After hop-scotching around the eastern seaboard all summer, the 'Fesser and I found ourselves in the rare position last week of both being home at the same time. To celebrate, we went to a movie. Public Enemies, to be precise.
Because it was playing in a multiplex, the two-hour-plus existential gangster flick began a good 15 minutes later than advertised, with the following trailers [but mercifully no jingoistic Kid Rock-scored service propaganda] filling the time.
- Shutter Island: Wicked faakkin scary, dude. And that's just Leo's accent!
- Couples Retreat: Oh, good. Ken Jeong is playing a pissy Asian stereotype. That's new. When does Hollywood start saying "Get me a Ken Jeong type?" [Holy shit, though. I just looked it up, and it's directed by Ralphie.]
- Amelia: I just don't get Hilary Swank. She's so fucking horsey. There, I said it.
- Brothers: Natalie Portman back in ice skates at long last.
- The Informant!: As the 'Fesser said, "yes, please!"
By this point you may have noticed I've as yet said nothing about the feature presentation.

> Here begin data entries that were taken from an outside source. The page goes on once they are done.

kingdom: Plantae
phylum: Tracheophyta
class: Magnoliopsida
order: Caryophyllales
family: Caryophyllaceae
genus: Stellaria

Right you are! Here are the only notes I took: [during the first holdup] "Makes me miss that bank in Hyde Park." And, toward the end, "unearned crane shot. 'Tourists welcome.'" That's it.
Actually, it felt like there were a lot of odd crane shots in this film [not to mention all those low-angled ones looking up folks' nostrils], but the one I'm thinking of is outside the Biograph after Dillinger was shot. It seems to be reaching for some sort of Chinatown-style transcendant resignation, but it's unearned. Also, then the movie keeps going. And going.
The best part of Public Enemies came after the end credits, when the 'Fesser vented his spleen in the parking lot. Here is the difference between he and I. Before the movie, I'd read the rhapsodic Dargis review and watched all five installments of Zoller Seitz's video-essay investigation into Mann's work. The 'Fesser knew only that Depp played Dillinger. He didn't realize Mann was the director until midway through, poor thing, when he said the "ponderous portentiousness of the violence" tipped him off. He further decried Mann's ability to transform what should be a 90- to 105-minute movie into "a two-and-a-half-hour ordeal" akin to an Amway presentation. To that end, he did say, however, that he'd love to see a Mann edit of old Three Stooges reels. Imagine!
We also caught up with Twyker's The International on DVD. Again, strangely airless/passionless, with no sense of there being anything actually at stake save hitting all the expected marks in a globe-trotting action thriller. [Although I would love to write about how the corporate architecture is photographed/framed in that film. It comes off a lot better than the Guggenheim in the big action setpiece.] Otherwise, this flick did nothing to dispell my creeping suspicious that Clive Owen is determined to emulate his Children of Men costar Michael Caine's career path.